I never mocked your memory loss or depression. Not in the least. I said, “As a friend, how can I feel safe with you, when you have made so many abusive statements and not have any accountability around any of them? How do I move past that?” (direct quote)
That is not mocking you. That is a valid question regarding safety in our relationship. Just because you don’t remember the abuse does not mean it didn’t happen. It means you don’t remember. How will I be protected in the future so that you won’t be abusive to me? How will you have any real accountability? You creating a story about me mocking you is invalidating my feelings about your abuse.
Lets circle back to the “abuse” she claims to have endured. I asked her not to sleep with my recent ex. She never would, and I know that, however we had been joking about it all night and I have since found text messages that verify this. She held on to this “abuse” for over a year. I’d qualify this as much more of a alcohol addled miscommunication that could have been discussed the next morning and we could have moved on..
I do not need to prove my allyship to you or any white person. Just because I haven’t posted my every movement around BLM does not mean work isn’t happening. It is, in a huge way, I don’t have to prove anything to you, I need to prove it to my BIPOC friends. According to them, I’m doing great! I know this because I have asked. I am half-white, I am not racist against white people, but “reverse racism” is a fun and tired white person argument.
Oh, I guess I’m the only one expected to prove my allyship to people? huh.
I have had so much integrity with you.
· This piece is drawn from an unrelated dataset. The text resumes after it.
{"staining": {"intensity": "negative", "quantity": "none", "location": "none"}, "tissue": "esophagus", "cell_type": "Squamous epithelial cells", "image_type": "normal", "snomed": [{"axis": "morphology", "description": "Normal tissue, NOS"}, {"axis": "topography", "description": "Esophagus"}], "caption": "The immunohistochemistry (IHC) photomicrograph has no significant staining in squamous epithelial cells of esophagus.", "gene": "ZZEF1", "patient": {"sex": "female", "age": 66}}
So much so that I have no problem with you sharing this entire email conversation with anyone, especially your new BIPOC friends. In fact, I invite you to share this entire conversation with them, your therapist or anyone and hear what they have to say about it.
Word. Here I am sharing it with anyone and everyone with an internet connection. Feel free to let me know what you think about my levels of “racism to its very core” and “abusive toxic culture poaching gaslighting”
“Amelia, you have a pattern of suddenly vilifying people in your life and then refusing to hold constructive conversation or even telling them why you’re mad. “
I call out toxic behavior, I will always call it out. If you that’s what you mean by “vilify” then I will happily accept that label. It is delusional that you say I refuse to hold constructive coversersations or tell people why I am mad, when I literally opened this conversation with you.
You have lost sight of the original points made in this conversation: Your abusive behavior and your ingrained racism. You have deflected the conversation to my behavior. It sounds like you have been harboring judgements about me without telling me. How beautifully hypocritical of you.
As far as I am concerned this conversation has come to an end. I ask that you don’t reach out to me at all unless you want to take any real accountability for your behavior.